(Source data)

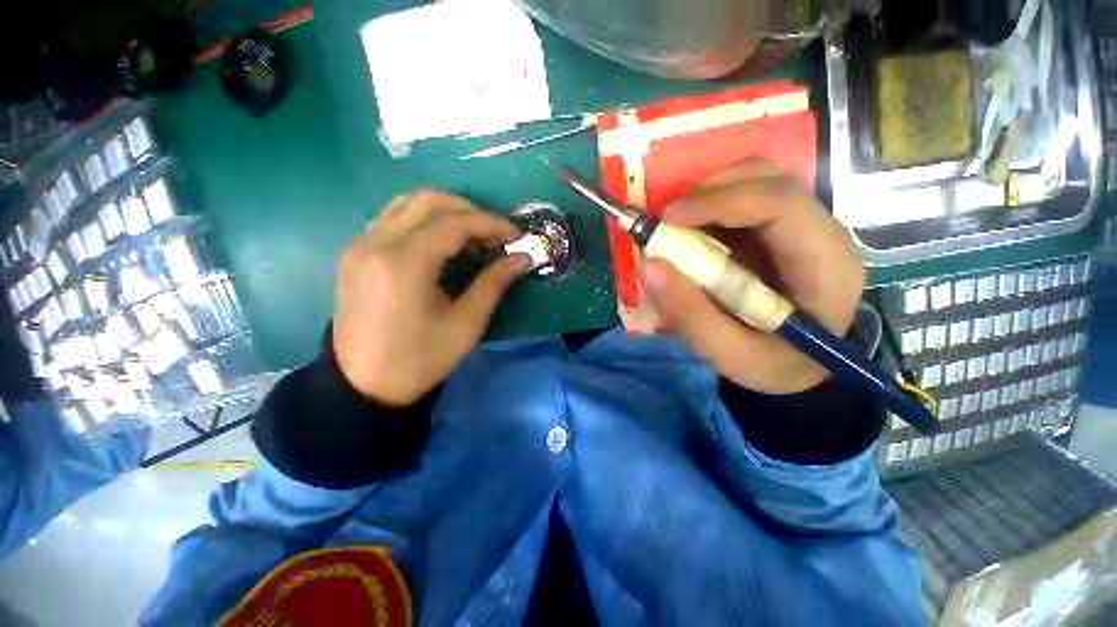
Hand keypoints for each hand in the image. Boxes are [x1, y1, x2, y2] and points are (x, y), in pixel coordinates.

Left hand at [332, 190, 528, 405]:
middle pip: (430, 201)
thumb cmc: (420, 359)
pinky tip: (441, 242)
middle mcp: (377, 243)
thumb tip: (523, 258)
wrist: (364, 385)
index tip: (516, 236)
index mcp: (405, 264)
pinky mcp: (355, 253)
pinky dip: (424, 220)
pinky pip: (393, 218)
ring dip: (447, 212)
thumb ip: (495, 283)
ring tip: (472, 236)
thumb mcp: (466, 324)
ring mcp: (360, 244)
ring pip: (408, 203)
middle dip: (471, 212)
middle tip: (495, 236)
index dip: (491, 224)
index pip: (455, 223)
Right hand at [640, 159, 865, 393]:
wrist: (805, 369)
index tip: (667, 221)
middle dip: (707, 191)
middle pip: (768, 179)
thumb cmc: (775, 366)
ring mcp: (802, 226)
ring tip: (675, 229)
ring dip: (706, 196)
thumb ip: (689, 314)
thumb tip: (648, 265)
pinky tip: (691, 234)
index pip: (780, 203)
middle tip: (666, 223)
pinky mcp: (781, 229)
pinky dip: (709, 208)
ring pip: (755, 180)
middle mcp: (821, 232)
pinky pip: (744, 198)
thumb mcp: (729, 354)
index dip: (719, 201)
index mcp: (824, 265)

(End Source data)

- **Task brief**:
Take every line from the data above that holds "thumb" and copy it out.

- **Answer space**:
thumb cmc: (420, 359)
thumb tip: (523, 258)
thumb ip: (495, 283)
thumb mcp: (466, 324)
thumb cmc: (775, 366)
thumb ip: (689, 314)
thumb tip: (648, 265)
thumb mcp: (729, 354)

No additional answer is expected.